WORK TASK
This task calls for copying every line of the records that includes the word "along".

[Saved entries]
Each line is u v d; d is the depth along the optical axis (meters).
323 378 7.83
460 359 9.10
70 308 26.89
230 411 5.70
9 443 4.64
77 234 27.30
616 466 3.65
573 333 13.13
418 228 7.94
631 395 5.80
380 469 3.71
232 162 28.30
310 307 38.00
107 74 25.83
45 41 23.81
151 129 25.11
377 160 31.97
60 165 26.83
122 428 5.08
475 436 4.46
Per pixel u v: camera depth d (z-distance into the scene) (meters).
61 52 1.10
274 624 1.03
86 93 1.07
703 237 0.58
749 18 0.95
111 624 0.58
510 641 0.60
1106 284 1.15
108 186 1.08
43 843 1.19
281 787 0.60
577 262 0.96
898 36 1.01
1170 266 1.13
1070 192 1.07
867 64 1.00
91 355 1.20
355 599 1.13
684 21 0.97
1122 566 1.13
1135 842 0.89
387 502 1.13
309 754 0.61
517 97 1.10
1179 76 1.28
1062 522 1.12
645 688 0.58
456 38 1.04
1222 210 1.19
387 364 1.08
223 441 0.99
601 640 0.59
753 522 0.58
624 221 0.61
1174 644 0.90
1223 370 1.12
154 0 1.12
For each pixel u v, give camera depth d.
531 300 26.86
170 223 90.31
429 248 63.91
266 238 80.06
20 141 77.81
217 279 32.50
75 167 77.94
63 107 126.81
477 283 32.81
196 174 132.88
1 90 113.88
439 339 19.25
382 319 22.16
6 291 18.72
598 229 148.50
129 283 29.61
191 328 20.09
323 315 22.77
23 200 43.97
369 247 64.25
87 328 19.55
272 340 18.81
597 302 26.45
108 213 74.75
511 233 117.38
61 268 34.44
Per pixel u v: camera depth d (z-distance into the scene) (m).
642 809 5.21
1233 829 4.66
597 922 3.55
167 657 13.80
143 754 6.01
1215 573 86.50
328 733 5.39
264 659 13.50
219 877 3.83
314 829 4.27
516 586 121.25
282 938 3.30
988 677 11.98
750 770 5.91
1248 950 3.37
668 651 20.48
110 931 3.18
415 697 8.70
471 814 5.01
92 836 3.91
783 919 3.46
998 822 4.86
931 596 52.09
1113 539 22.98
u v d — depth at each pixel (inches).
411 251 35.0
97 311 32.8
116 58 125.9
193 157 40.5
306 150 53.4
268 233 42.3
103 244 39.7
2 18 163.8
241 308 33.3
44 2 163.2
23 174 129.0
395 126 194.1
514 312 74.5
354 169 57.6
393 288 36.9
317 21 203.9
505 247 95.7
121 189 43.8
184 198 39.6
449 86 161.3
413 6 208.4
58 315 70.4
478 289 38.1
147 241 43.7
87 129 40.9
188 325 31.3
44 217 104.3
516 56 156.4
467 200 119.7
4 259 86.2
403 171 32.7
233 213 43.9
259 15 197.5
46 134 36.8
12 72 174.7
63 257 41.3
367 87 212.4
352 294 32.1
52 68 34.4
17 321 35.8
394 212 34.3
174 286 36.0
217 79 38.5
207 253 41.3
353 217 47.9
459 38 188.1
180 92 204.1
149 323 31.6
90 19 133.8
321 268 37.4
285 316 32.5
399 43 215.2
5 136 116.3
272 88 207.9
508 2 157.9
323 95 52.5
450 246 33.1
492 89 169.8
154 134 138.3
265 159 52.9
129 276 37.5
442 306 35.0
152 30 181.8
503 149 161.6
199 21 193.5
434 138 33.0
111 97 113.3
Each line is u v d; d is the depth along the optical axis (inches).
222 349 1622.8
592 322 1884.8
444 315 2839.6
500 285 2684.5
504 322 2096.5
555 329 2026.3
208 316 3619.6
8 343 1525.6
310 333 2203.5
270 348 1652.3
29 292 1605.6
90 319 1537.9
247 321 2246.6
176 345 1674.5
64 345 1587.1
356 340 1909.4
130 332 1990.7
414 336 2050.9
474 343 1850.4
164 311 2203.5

RESULT BELOW
Each line is u v d; d is the depth along the optical axis (meters).
Each line is u v d; d is the depth along the optical axis (inches).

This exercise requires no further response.